[[ Listed entries open ]]
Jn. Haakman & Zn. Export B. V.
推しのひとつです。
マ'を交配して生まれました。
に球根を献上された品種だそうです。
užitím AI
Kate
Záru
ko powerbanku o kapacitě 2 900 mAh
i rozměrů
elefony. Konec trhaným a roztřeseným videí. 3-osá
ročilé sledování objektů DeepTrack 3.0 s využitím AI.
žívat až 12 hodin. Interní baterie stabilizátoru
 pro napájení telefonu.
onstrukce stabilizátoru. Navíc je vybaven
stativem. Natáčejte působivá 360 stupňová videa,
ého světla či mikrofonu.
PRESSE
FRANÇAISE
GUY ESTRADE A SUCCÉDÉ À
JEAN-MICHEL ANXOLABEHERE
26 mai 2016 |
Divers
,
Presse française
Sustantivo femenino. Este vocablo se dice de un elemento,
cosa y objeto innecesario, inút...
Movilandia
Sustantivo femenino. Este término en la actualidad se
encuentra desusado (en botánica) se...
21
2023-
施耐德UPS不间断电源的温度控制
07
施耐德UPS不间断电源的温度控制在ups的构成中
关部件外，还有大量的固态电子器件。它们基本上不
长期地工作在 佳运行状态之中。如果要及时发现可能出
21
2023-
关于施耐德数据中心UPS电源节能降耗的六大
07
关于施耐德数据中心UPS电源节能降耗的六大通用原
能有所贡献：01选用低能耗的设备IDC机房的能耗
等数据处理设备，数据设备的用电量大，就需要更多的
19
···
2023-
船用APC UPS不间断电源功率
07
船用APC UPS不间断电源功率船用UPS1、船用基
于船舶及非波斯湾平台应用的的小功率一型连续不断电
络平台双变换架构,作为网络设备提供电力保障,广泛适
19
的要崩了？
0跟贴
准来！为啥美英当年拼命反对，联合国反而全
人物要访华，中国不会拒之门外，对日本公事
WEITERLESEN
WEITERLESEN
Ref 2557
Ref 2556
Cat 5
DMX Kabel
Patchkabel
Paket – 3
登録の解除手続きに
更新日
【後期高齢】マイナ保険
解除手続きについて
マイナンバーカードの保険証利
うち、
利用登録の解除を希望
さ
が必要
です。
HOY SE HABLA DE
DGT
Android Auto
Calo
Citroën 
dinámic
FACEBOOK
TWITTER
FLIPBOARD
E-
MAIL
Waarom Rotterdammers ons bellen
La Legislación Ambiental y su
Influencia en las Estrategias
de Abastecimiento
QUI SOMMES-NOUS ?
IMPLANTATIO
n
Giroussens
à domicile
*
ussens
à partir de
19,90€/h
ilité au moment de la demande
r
[[ Listed entries closed ]]
Request: Reproduce every line of the data above, substituting "MEHR LESEN" for each occurrence of "WEITERLESEN" and leaving everything else unchanged.

Task response:
Jn. Haakman & Zn. Export B. V.
推しのひとつです。
マ'を交配して生まれました。
に球根を献上された品種だそうです。
užitím AI
Kate
Záru
ko powerbanku o kapacitě 2 900 mAh
i rozměrů
elefony. Konec trhaným a roztřeseným videí. 3-osá
ročilé sledování objektů DeepTrack 3.0 s využitím AI.
žívat až 12 hodin. Interní baterie stabilizátoru
 pro napájení telefonu.
onstrukce stabilizátoru. Navíc je vybaven
stativem. Natáčejte působivá 360 stupňová videa,
ého světla či mikrofonu.
PRESSE
FRANÇAISE
GUY ESTRADE A SUCCÉDÉ À
JEAN-MICHEL ANXOLABEHERE
26 mai 2016 |
Divers
,
Presse française
Sustantivo femenino. Este vocablo se dice de un elemento,
cosa y objeto innecesario, inút...
Movilandia
Sustantivo femenino. Este término en la actualidad se
encuentra desusado (en botánica) se...
21
2023-
施耐德UPS不间断电源的温度控制
07
施耐德UPS不间断电源的温度控制在ups的构成中
关部件外，还有大量的固态电子器件。它们基本上不
长期地工作在 佳运行状态之中。如果要及时发现可能出
21
2023-
关于施耐德数据中心UPS电源节能降耗的六大
07
关于施耐德数据中心UPS电源节能降耗的六大通用原
能有所贡献：01选用低能耗的设备IDC机房的能耗
等数据处理设备，数据设备的用电量大，就需要更多的
19
···
2023-
船用APC UPS不间断电源功率
07
船用APC UPS不间断电源功率船用UPS1、船用基
于船舶及非波斯湾平台应用的的小功率一型连续不断电
络平台双变换架构,作为网络设备提供电力保障,广泛适
19
的要崩了？
0跟贴
准来！为啥美英当年拼命反对，联合国反而全
人物要访华，中国不会拒之门外，对日本公事
MEHR LESEN
MEHR LESEN
Ref 2557
Ref 2556
Cat 5
DMX Kabel
Patchkabel
Paket – 3
登録の解除手続きに
更新日
【後期高齢】マイナ保険
解除手続きについて
マイナンバーカードの保険証利
うち、
利用登録の解除を希望
さ
が必要
です。
HOY SE HABLA DE
DGT
Android Auto
Calo
Citroën 
dinámic
FACEBOOK
TWITTER
FLIPBOARD
E-
MAIL
Waarom Rotterdammers ons bellen
La Legislación Ambiental y su
Influencia en las Estrategias
de Abastecimiento
QUI SOMMES-NOUS ?
IMPLANTATIO
n
Giroussens
à domicile
*
ussens
à partir de
19,90€/h
ilité au moment de la demande
r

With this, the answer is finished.